How It Works – A Brief Look at the Architecture
You don't need to dive into the details to use the model. But if you're curious about what makes it so efficient, here are the key ideas.
The model combines two types of attention mechanisms: local (analyzing the immediate context) and global (covering the entire text). This allows it to work efficiently with long texts without wasting excess computational resources.
One interesting feature is the so-called Per-Layer Embeddings (PLE). In standard models, each token (a conventional unit of text) receives a single numerical representation at the input, which is then used at all processing levels. PLE adds a small additional signal for each layer separately – it's as if the model receives refined information about the token exactly when needed, rather than all at once at the beginning. This adds minimal overhead to memory.
Another optimization is the Shared KV Cache. The last few layers of the model do not compute their own intermediate states but instead reuse previously calculated ones. This reduces memory consumption and speeds up generation, especially when working with long texts. The impact on quality is minimal.
Run Anywhere: From Browsers to Apple Silicon
From day one, Gemma 4 is supported by a wide range of tools for running models. This is important: a new model often appears before developers' favorite tools can support it, which creates friction. The situation is different here.
The model works with transformers, llama.cpp (including compatibility with LM Studio, Jan, and local agents), MLX on Apple Silicon devices, mistral.rs (a Rust implementation), and directly in the browser via WebGPU. ONNX checkpoints are also available for running on edge devices.
For those who want to connect the model to a local assistant agent, Gemma 4 is compatible with openclaw, hermes, pi, and open code – all via a local server based on llama.cpp.
Fine-Tuning: From a Driving Simulator to Your Own Scenario
Gemma 4 supports fine-tuning – that is, tailoring the model for a specific task. This is available through TRL, and as part of the release, TRL has been updated: during training, the model can now receive images back from tools, not just text.
As a demonstration, a training scenario was prepared where Gemma 4 learns to drive a car in the CARLA simulator: the model sees the road through a camera, makes decisions, and learns from the results. After training, the model consistently avoids pedestrians. The same principle applies to robotics, browser control, and other interactive scenarios.
Fine-tuning is also available through the Vertex AI cloud platform, with an example of extending function calling capabilities with fixed visual and audio modules. For those who prefer a graphical interface, Unsloth Studio is supported – either locally or via Google Colab.
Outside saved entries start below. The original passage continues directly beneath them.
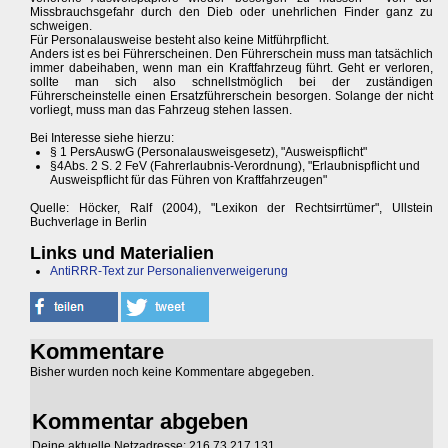
Missbrauchsgefahr durch den Dieb oder unehrlichen Finder ganz zu
schweigen.
Für Personalausweise besteht also keine Mitführpflicht.
Anders ist es bei Führerscheinen. Den Führerschein muss man tatsächlich
immer dabeihaben, wenn man ein Kraftfahrzeug führt. Geht er verloren,
sollte man sich also schnellstmöglich bei der zuständigen
Führerscheinstelle einen Ersatzführerschein besorgen. Solange der nicht
vorliegt, muss man das Fahrzeug stehen lassen.
Bei Interesse siehe hierzu:
§ 1 PersAuswG (Personalausweisgesetz), "Ausweispflicht"
§4Abs. 2 S. 2 FeV (Fahrerlaubnis-Verordnung), "Erlaubnispflicht und
Ausweispflicht für das Führen von Kraftfahrzeugen"
Quelle: Höcker, Ralf (2004), "Lexikon der Rechtsirrtümer", Ullstein
Buchverlage in Berlin
Links und Materialien
AntiRRR-Text zur Personalienverweigerung
Kommentare
Bisher wurden noch keine Kommentare abgegeben.
Kommentar abgeben
Deine aktuelle Netzadresse: 216.73.217.131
What This Means for Those Working with AI
Gemma 4 is not an experimental prototype or a demo. It's a full-fledged family of models that can be used right now: run locally, fine-tune for specific tasks, and integrate into agent systems.
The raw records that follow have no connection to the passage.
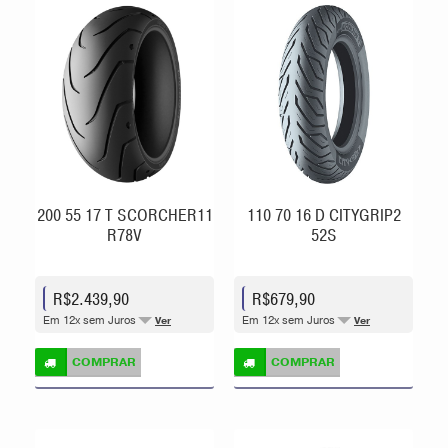
200 55 17 T SCORCHER11
110 70 16 D CITYGRIP2
R78V
52S
R$2.439,90
R$679,90
Em 12x sem Juros
Em 12x sem Juros
Ver
Ver
COMPRAR
COMPRAR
The open license resolves typical questions about usage restrictions. Out-of-the-box support for multimodality – images, audio, and video – expands the range of tasks without needing to combine several separate models. And on-device availability means it's applicable not just where a GPU server is present.
Many open questions remain: the training data and recipe have not been disclosed, and its performance on specialized domains has yet to be tested by the community. But Gemma 4 is off to a convincing start.